SELECTED EXTRACT:
=======

Republicans Mull Expanding State, Local Deduction in Tax Legislation

Senate Majority Leader Mitch McConnell

Senate Majority Leader Mitch McConnell Shutterstock

 

Connecting state and local government leaders

GOP leaders in the House and Senate have voiced an openness to including a limited deduction for state and local income taxes as they move toward finalizing their tax code rewrite.

WASHINGTON — Senate Majority Leader Mitch McConnell and other Republicans are indicating that the limited state and local deduction currently in GOP tax legislation could be expanded to include income taxes.

"We put the $10,000 deduction in the Senate bill," McConnell said Wednesday during an interview with radio host Hugh Hewitt, referring to a $10,000 deduction for state and local property taxes the Senate added to its tax bill before passing it on Saturday.

"There’s some in the House who would like to see that applied not just to property, but to income tax, you know, where you can sort of pick which state and local tax you want to deduct," he added. "That sounds like a kind of reasonable idea."

But McConnell also cautioned that it is difficult to predict at this point how the GOP tax revamp could unfold as it nears the finish line.

Route Fifty asked Sen. John Thune about the odds a limited deduction for state and local income taxes could end up in a final tax bill."We're in discussions with the House about that," the South Dakota Republican replied. "We'll see where it ends up."

"Obviously we have to figure out how to get the votes on both sides," he added. "That's an issue that's important to them."

As for whether he'd support a limited income tax deduction, Thune said he'd "think about it."

The next major step in the tax overhaul process will involve House and Senate lawmakers negotiating in a conference committee to come up with a final version of the bill.

Under current law, individual taxpayers can fully deduct state and local property taxes and either income or sales taxes on their federal tax returns. Both the House and Senate tax bills would restrict the deduction to $10,000 for property taxes.

House Republican leaders indicated on Tuesday, according to The Washington Post, that they may be open to a plan that is akin to what McConnell described—including a deduction of some sort for state and local income taxes.

Meanwhile, a pair of New Jersey lawmakers Reps. Josh Gottheimer, a Democrat, and Leonard Lance, a Republican, put forward what promises to be a long-shot proposal to entirely preserve the state and local tax, or SALT, deduction.

"We hope that the conferees will look at it favorably," Lance said during an interview. He noted that the proposal from him and Gottheimer includes elements that make it not only "revenue neutral," but that would also lower the 10-year cost of the tax revamp.

Lance cast one of 13 Republican "no" votes on the House tax legislation last month. Analyses have indicated that eliminating the SALT deduction for individuals would hit taxpayers especially hard in high-tax states like New Jersey.

The congressman said he'd heard discussions "on the floor and in the cloakroom" that the SALT provisions in the bill could shift during the conference process, perhaps to allow people to claim capped deductions for either property taxes, or income taxes, on their federal returns. But he stressed that this was speculative.

He also said he did not believe he would be able to support a final bill that does not retain the existing, full state and local deduction.

"I do think we need tax reform," Lance added. "I do think we need to lower business rates. I do think that we should lower rates on individuals. But I would have approached it in a bipartisan way."

Compromise proposals on the SALT deduction fall short of what groups advocating on behalf of state and local governments are looking for.

=======

SUPPLIED INFORMATION:
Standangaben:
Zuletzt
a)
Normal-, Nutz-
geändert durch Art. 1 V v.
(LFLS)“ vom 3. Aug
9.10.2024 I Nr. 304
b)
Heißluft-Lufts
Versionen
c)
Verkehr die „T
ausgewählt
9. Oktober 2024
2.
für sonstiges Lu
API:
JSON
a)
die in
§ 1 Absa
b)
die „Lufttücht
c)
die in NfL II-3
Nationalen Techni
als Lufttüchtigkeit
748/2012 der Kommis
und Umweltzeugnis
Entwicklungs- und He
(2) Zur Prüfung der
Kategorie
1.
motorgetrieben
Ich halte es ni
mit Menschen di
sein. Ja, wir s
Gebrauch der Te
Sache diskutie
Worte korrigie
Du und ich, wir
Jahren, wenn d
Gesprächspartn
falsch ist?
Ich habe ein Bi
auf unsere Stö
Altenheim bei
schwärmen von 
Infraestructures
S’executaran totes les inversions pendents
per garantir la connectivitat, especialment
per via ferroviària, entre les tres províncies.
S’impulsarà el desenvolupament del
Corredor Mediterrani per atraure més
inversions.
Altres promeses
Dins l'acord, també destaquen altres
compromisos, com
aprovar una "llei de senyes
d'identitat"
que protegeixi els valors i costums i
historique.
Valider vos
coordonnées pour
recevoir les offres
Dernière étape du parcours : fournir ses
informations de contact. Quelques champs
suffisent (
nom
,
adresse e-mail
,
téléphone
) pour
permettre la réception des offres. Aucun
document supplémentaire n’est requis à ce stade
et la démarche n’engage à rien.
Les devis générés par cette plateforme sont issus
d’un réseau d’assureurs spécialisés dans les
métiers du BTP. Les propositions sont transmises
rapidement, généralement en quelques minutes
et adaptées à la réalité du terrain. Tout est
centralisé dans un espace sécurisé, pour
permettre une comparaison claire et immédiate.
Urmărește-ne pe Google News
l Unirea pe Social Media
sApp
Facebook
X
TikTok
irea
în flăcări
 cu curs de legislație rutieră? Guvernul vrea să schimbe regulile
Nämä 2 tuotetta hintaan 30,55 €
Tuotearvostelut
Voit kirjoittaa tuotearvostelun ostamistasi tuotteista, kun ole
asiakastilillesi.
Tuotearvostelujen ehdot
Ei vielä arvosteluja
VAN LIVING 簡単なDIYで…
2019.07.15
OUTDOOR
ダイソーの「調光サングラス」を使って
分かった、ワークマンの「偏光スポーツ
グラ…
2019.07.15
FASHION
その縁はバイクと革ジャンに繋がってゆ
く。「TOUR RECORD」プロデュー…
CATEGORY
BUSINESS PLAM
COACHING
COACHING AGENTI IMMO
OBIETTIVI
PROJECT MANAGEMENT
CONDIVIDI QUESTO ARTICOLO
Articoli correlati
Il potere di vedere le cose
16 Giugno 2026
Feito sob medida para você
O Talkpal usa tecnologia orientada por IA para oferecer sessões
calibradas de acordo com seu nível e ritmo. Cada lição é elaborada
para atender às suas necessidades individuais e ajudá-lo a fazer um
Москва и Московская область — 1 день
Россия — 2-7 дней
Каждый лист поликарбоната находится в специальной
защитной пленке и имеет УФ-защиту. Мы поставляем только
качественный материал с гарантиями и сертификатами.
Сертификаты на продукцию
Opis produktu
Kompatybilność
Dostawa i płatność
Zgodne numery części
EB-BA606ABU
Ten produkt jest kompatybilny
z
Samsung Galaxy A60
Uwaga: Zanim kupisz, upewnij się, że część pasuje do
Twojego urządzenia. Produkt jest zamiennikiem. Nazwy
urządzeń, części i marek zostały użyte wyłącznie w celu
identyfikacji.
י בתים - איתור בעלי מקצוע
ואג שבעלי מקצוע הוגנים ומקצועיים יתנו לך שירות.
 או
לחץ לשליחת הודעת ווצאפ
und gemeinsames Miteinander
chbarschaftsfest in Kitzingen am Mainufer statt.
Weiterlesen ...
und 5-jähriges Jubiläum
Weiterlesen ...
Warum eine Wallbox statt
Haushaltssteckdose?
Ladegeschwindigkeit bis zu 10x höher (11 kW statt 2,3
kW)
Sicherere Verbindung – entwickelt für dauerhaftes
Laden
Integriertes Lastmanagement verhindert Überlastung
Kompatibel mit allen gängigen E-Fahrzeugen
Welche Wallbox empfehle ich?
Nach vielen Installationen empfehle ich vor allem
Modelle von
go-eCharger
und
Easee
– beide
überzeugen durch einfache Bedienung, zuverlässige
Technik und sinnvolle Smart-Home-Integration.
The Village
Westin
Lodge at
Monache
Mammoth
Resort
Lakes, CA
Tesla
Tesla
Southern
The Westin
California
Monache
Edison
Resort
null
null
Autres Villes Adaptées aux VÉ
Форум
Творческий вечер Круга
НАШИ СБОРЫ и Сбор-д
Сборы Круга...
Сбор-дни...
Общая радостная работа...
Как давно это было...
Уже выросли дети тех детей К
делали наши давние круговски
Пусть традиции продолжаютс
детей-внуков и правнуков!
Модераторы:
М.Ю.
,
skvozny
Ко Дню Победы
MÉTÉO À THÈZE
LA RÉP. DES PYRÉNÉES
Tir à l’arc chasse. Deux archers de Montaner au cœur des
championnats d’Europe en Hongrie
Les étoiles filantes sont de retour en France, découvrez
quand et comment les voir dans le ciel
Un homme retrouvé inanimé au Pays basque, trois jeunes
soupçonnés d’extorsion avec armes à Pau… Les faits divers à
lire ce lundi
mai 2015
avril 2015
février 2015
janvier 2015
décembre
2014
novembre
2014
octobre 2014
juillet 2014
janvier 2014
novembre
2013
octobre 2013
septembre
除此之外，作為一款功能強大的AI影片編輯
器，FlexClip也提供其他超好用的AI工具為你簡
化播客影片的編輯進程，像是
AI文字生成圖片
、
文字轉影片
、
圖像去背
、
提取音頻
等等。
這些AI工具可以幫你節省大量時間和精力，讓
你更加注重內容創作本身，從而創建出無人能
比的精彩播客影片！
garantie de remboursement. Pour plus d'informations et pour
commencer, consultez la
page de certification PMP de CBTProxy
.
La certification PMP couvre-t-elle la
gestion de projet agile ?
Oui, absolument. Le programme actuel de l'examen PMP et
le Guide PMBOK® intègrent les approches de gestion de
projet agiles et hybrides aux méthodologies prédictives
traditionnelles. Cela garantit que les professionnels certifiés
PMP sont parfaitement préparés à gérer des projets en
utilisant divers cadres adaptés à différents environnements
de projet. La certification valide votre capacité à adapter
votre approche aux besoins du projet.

=======

PROBLEM TO SOLVE:
Answer these three questions from the article on the state and local tax deduction:
1. What dollar amount did the Senate set for its deduction of state and local property taxes?
2. Which state does Sen. John Thune represent?
3. How many Republicans voted "no" on the House tax legislation last month?
Rely only on the text about the state and local tax deduction when responding.

SOLUTION TO THE PROBLEM:
1. $10,000.
2. South Dakota.
3. 13.